* [Work instructions]:
Each line of the material holding the word "Saúde" must be identified and copied.

* [Records for this task]:
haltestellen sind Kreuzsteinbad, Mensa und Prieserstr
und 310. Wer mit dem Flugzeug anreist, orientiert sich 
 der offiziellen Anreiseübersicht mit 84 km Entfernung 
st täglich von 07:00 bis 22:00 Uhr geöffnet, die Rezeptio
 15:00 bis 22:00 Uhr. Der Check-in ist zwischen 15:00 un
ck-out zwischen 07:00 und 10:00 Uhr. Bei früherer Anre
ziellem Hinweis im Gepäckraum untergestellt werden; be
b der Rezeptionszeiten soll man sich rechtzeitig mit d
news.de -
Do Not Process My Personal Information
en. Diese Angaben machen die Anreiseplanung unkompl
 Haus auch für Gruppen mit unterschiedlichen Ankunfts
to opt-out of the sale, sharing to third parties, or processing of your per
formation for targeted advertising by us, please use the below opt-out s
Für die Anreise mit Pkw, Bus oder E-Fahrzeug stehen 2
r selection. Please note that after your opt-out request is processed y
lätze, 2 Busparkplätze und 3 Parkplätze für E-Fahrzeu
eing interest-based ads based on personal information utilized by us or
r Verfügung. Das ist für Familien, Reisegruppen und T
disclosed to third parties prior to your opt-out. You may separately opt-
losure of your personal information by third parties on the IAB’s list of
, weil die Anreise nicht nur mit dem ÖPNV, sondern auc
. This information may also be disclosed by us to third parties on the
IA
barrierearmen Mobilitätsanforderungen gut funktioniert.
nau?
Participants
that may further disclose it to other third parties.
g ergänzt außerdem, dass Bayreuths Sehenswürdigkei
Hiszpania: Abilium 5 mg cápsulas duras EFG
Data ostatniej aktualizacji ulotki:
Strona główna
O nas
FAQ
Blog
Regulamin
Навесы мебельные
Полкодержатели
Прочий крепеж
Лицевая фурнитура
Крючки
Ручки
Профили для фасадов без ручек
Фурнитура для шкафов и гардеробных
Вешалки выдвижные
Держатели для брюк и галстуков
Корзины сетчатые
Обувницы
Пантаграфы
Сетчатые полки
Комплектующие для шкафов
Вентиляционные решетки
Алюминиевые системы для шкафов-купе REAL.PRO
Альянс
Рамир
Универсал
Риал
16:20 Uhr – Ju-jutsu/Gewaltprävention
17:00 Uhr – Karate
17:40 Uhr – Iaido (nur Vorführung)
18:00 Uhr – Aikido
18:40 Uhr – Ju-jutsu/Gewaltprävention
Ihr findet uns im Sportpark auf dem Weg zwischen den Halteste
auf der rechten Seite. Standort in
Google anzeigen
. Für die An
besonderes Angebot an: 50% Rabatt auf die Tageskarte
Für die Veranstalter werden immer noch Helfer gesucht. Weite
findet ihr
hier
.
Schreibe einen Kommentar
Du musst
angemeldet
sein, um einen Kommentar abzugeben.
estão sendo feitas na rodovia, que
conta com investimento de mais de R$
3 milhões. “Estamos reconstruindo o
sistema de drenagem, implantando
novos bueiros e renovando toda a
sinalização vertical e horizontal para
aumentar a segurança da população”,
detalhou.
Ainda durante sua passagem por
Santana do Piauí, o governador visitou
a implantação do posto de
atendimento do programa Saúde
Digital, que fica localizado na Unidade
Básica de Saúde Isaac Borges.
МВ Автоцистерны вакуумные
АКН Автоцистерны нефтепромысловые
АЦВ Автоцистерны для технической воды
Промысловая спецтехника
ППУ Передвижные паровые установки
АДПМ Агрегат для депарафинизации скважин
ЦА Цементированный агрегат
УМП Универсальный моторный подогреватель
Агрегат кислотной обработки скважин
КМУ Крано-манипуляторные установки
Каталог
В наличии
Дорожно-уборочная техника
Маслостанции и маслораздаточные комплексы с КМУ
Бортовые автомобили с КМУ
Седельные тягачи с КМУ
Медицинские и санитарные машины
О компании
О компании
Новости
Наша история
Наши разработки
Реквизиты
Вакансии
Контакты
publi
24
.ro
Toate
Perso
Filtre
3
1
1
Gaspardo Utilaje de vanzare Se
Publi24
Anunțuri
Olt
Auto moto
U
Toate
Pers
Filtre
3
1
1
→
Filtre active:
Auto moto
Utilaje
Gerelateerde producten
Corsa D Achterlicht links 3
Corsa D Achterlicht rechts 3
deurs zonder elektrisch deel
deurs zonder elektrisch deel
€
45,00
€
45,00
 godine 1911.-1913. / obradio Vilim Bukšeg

* [Written reply]:
atendimento do programa Saúde
Básica de Saúde Isaac Borges.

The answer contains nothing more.